══ Given records ══

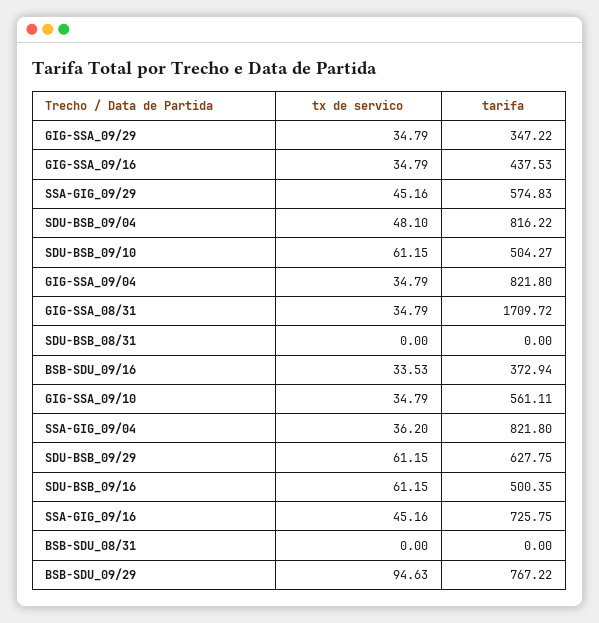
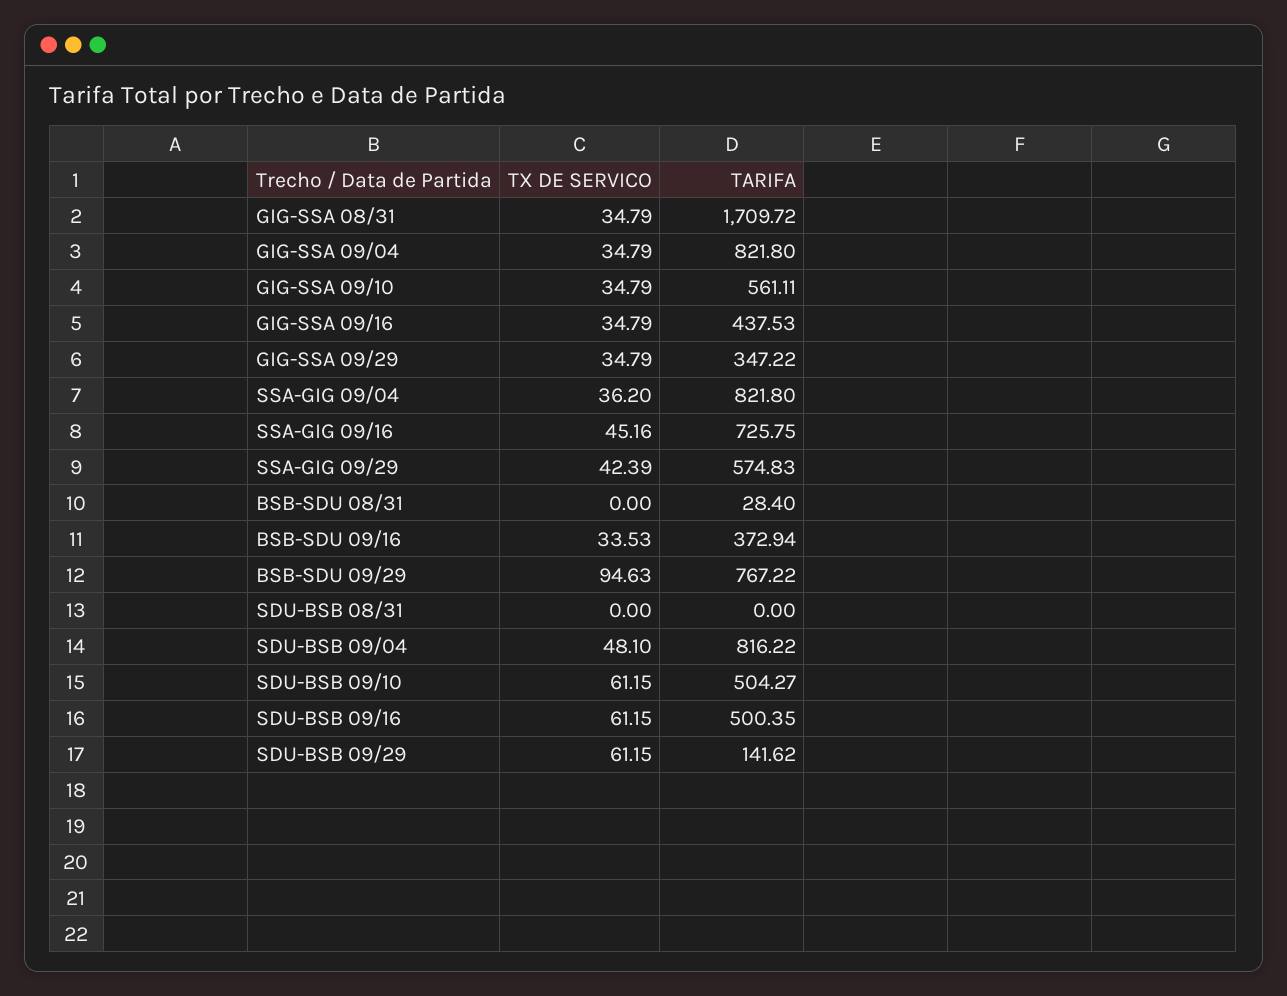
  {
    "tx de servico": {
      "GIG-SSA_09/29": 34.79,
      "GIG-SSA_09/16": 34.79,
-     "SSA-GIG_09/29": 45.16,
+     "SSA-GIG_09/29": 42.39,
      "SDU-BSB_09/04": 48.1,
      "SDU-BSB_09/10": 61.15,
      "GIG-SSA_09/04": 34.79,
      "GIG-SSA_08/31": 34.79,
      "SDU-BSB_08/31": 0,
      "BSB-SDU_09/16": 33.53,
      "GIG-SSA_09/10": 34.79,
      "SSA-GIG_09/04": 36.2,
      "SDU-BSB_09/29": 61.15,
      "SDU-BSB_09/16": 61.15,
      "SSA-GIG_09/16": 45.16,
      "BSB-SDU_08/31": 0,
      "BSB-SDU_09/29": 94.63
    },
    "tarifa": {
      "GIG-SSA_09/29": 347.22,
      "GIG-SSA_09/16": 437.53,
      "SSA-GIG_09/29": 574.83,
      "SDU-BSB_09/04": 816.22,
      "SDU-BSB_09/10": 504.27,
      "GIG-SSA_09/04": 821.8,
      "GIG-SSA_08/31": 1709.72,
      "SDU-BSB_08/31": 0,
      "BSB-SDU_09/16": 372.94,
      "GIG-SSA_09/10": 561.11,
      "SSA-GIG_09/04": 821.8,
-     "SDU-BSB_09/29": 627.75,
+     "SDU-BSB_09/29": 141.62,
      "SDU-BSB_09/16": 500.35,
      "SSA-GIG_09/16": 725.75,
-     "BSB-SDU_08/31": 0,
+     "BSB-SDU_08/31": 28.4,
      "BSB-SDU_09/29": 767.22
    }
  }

═══

Output, exactly, all the records above; include no pictures.

  {
    "tx de servico": {
      "GIG-SSA_09/29": 34.79,
      "GIG-SSA_09/16": 34.79,
-     "SSA-GIG_09/29": 45.16,
+     "SSA-GIG_09/29": 42.39,
      "SDU-BSB_09/04": 48.1,
      "SDU-BSB_09/10": 61.15,
      "GIG-SSA_09/04": 34.79,
      "GIG-SSA_08/31": 34.79,
      "SDU-BSB_08/31": 0,
      "BSB-SDU_09/16": 33.53,
      "GIG-SSA_09/10": 34.79,
      "SSA-GIG_09/04": 36.2,
      "SDU-BSB_09/29": 61.15,
      "SDU-BSB_09/16": 61.15,
      "SSA-GIG_09/16": 45.16,
      "BSB-SDU_08/31": 0,
      "BSB-SDU_09/29": 94.63
    },
    "tarifa": {
      "GIG-SSA_09/29": 347.22,
      "GIG-SSA_09/16": 437.53,
      "SSA-GIG_09/29": 574.83,
      "SDU-BSB_09/04": 816.22,
      "SDU-BSB_09/10": 504.27,
      "GIG-SSA_09/04": 821.8,
      "GIG-SSA_08/31": 1709.72,
      "SDU-BSB_08/31": 0,
      "BSB-SDU_09/16": 372.94,
      "GIG-SSA_09/10": 561.11,
      "SSA-GIG_09/04": 821.8,
-     "SDU-BSB_09/29": 627.75,
+     "SDU-BSB_09/29": 141.62,
      "SDU-BSB_09/16": 500.35,
      "SSA-GIG_09/16": 725.75,
-     "BSB-SDU_08/31": 0,
+     "BSB-SDU_08/31": 28.4,
      "BSB-SDU_09/29": 767.22
    }
  }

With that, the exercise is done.